How to match lav mic audio and 2nd on-camera audio quality?

prairiedogpics wrote on 5/20/2004, 1:49 PM
Be gentle, I'm an audio newbie.
I have Vegas 5 and recently did my first two camera shoot. The main stationary camera (A) recorded audio via a wireless lav transmitter to a reciever plugged directly into the camera. That audio is great. The "roving camera" (B) was a digicam recording its audio just from the on-camera mic (for synching purposes).
Unfortunately, at one point, I taped over the camera A's footage, and therefore I have to use camera B's audio in the project for this very short section. The audio quality between camera A and camera B is very different, obviously (with camera B being WORSE, as it is the on-camera audio).

What Audio tools contained in Vegas 5 would you typically use to try to bring the audio quality/feel of camera B as close as possible to the better audio of camera A (aside from raising the gain). I'm not sure how to "sweeten" it so viewers might not be able to sense the difference (for a brief period of time). Where to begin. Basic audio steps?

Thanks,
Dan

Comments

BrianStanding wrote on 5/20/2004, 2:07 PM
Tough task! I've struggled with this in the past and have acheived acceptable (but not perfect) results. A lot of trial and error. I'm sure SPOT or some of the other audio wiz's may have better recipes, but this is what's worked for me.

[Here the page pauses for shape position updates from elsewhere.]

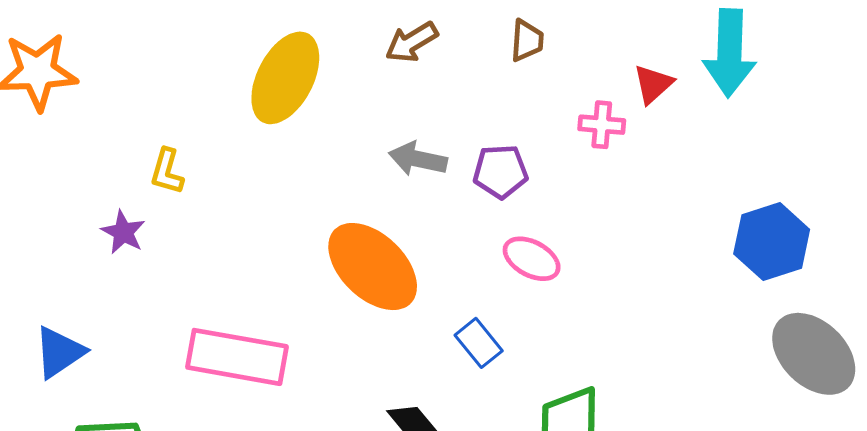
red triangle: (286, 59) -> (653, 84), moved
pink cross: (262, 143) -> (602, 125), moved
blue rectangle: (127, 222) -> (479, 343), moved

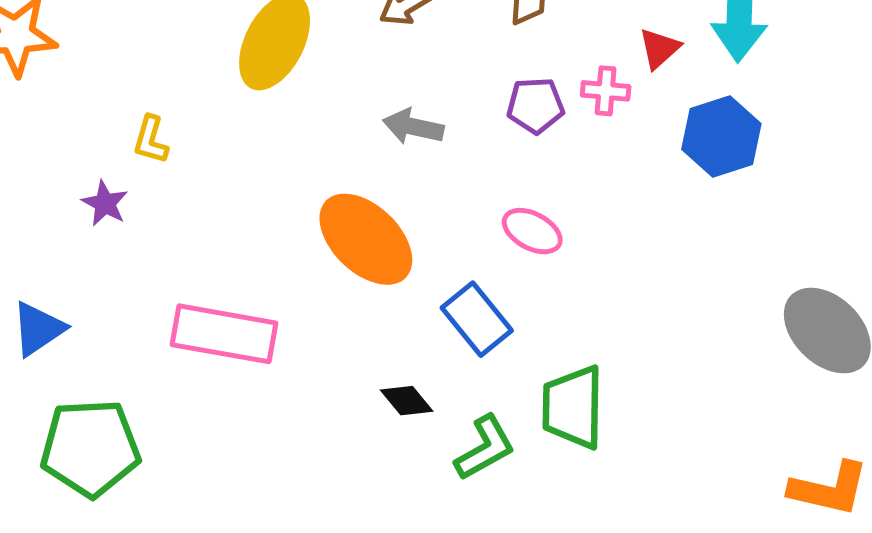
purple pentagon: (500, 171) -> (535, 106), moved
blue hexagon: (772, 242) -> (721, 136), moved
blue rectangle: (479, 343) -> (477, 319), size x1.4

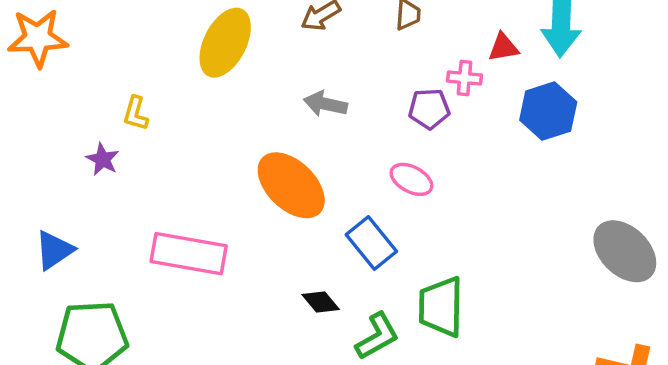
red triangle: (659, 48) -> (503, 47), turned 32
purple pentagon: (535, 106) -> (429, 109), moved

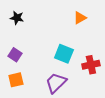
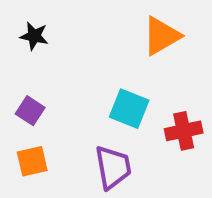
orange triangle: (80, 18) -> (161, 36), size x1.5
purple trapezoid: (56, 83) -> (113, 167), turned 125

If you have Sound Forge, the Acoustic Mirror plug-in attempts to give two disparate sound files the same "color." I'd start with this. If I recall correctly, the help file for the Acoustic Mirror describes how to use a standard noise signal to develop a signature sound characteristics for different mikes, etc.

Noise Reduction may also be helpful, if you need to isolate your subject against higher background noise. You can also try mixing some ambient noise from your good audio (subject not talking) under the post-Noise Reduction dialog track. This may help mask the difference in sound quality, especially if you can do a long, gentle fade in and out.

I'd also try twiddling with the equalization, levels, and noise gate filters until you get something close.

If the audio is completely unsalvageable, you may have to cut around it. Go to a cutaway and trim out the offending section. I hope you got some good reaction shots to cover the edit!

MJhig wrote on 5/20/2004, 2:12 PM
Red gave you about as basic an answer over on the Audio Forum as could be expected since both question and answer are based on written word only.

There are no basic steps really, it all depends on the source/s and the desired results. To put this in visual terms your question is like asking "I have color A, it sucks compared to my color B. How do I make color A more like color B?"

The best method with this type of thing is to upload SMALL representative samples say about 1 minute of 128 kbps MP3s each and point to the link.

MJ
riredale wrote on 5/20/2004, 2:55 PM
I've found that if I do a longish overlap of one audio source transitioning into another the audience often doesn't notice the difference, or doesn't care. It would still be worth some effort trying to get the two sounds reasonably similar.
baysidebas wrote on 5/21/2004, 7:52 AM
For future consideration:

You can have as many wireless receivers as you want, all fed from the single transmitter. I've made it a practice to override only one channel with the wireless signal, recording the second from the camera microphone, that's belt AND suspenders. If you can afford it, put a receiver on a DAT machine. If dealing with a FOH (front of house) audio system, ALWAYS record from the mixer's output.